**Aim of the exercise**
Please count the lines in the records below that contain the string "chart", matching case exactly. Give only the number.

**Records for the task**

[Start of section]

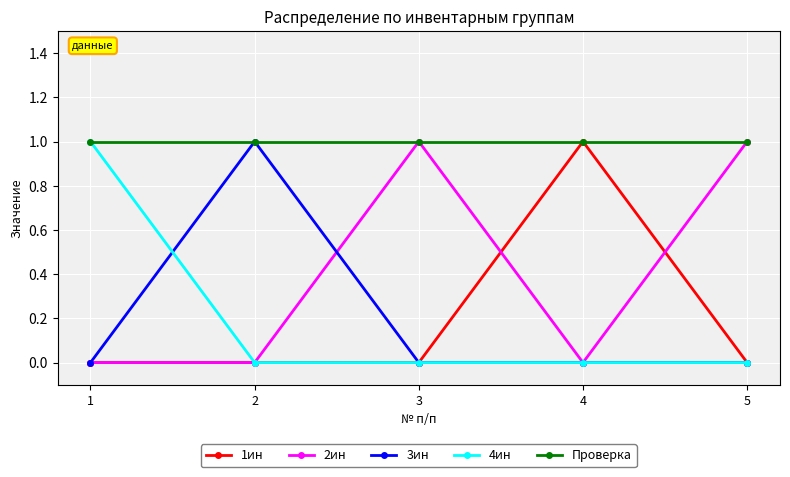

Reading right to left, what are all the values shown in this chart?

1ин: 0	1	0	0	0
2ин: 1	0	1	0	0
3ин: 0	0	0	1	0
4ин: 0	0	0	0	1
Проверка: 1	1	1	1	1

[End of section]
[Start of section]

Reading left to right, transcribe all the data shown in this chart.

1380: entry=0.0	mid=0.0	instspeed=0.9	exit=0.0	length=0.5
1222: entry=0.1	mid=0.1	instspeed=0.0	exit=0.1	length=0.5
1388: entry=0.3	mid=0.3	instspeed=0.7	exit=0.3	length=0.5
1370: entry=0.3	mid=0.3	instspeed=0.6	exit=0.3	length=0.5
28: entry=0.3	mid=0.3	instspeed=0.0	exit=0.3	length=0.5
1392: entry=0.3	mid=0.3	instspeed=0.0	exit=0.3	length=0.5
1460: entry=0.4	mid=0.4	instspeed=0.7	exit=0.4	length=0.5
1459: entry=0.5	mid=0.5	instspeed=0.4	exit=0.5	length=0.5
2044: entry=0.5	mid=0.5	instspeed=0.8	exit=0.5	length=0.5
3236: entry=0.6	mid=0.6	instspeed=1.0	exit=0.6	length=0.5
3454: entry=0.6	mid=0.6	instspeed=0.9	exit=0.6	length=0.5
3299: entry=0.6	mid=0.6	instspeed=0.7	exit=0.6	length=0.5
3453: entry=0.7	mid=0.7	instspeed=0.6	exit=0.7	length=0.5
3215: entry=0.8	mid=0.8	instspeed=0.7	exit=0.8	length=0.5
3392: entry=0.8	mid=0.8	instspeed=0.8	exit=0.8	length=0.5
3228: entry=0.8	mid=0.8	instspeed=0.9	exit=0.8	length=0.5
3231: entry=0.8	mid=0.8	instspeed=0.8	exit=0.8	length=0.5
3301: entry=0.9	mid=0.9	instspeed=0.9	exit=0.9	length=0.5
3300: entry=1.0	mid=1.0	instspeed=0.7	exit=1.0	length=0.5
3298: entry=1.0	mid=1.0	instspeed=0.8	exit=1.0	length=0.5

[End of section]
[Start of section]

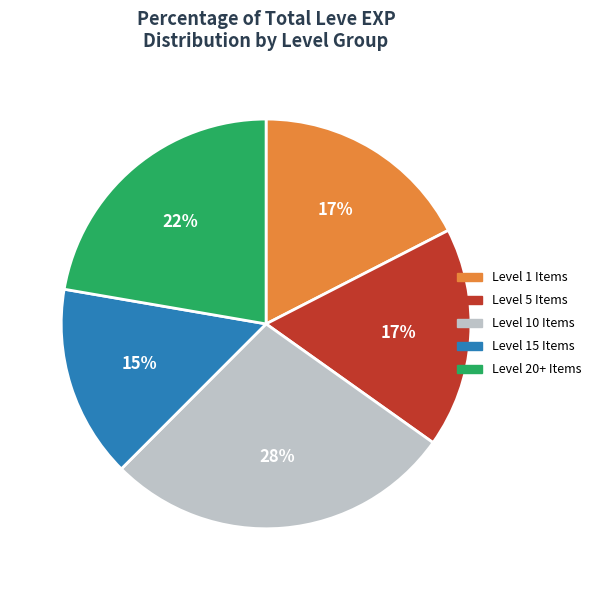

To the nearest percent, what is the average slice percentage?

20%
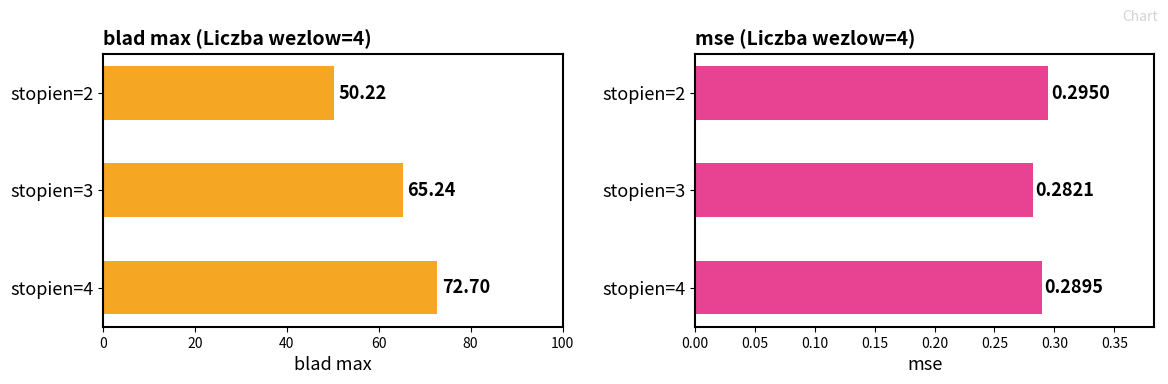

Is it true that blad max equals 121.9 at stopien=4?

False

[End of section]

**Exercise answer**
2